Your goal >>
The lines to find are those in the entries that hold the word "this"; copy every one of them.

Records provided >>
*** Begin section ***
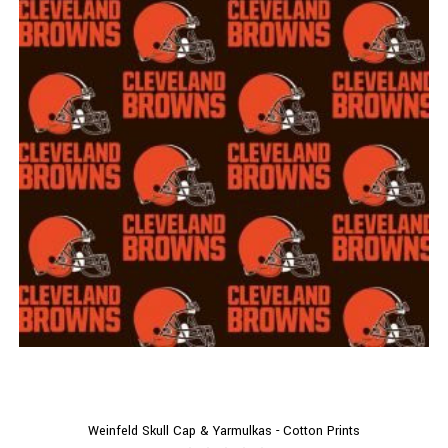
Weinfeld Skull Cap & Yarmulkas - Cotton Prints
*** End section ***
*** Begin section ***
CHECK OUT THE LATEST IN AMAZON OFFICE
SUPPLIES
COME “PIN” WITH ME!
*** End section ***
*** Begin section ***
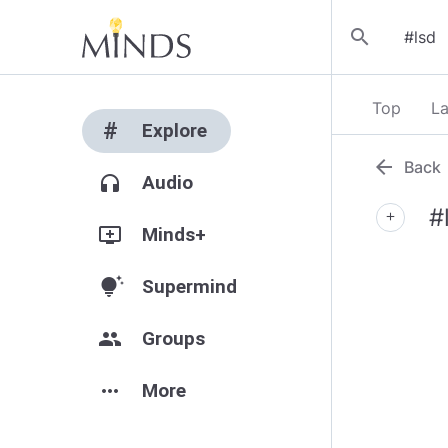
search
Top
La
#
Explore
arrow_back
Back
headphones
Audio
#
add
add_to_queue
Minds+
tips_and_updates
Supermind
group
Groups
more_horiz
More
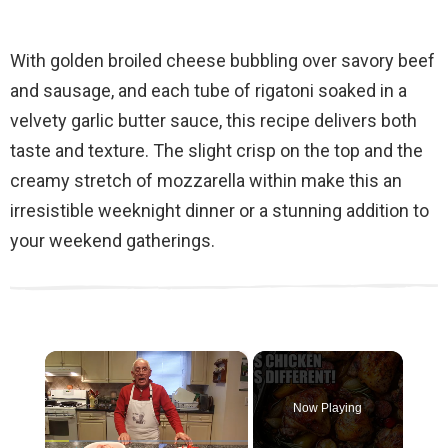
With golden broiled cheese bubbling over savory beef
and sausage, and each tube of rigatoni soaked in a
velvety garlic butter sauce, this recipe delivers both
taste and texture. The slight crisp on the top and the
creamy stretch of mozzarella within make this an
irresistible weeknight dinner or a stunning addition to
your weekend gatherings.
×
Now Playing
*** End section ***
Expected answer >>
velvety garlic butter sauce, this recipe delivers both
creamy stretch of mozzarella within make this an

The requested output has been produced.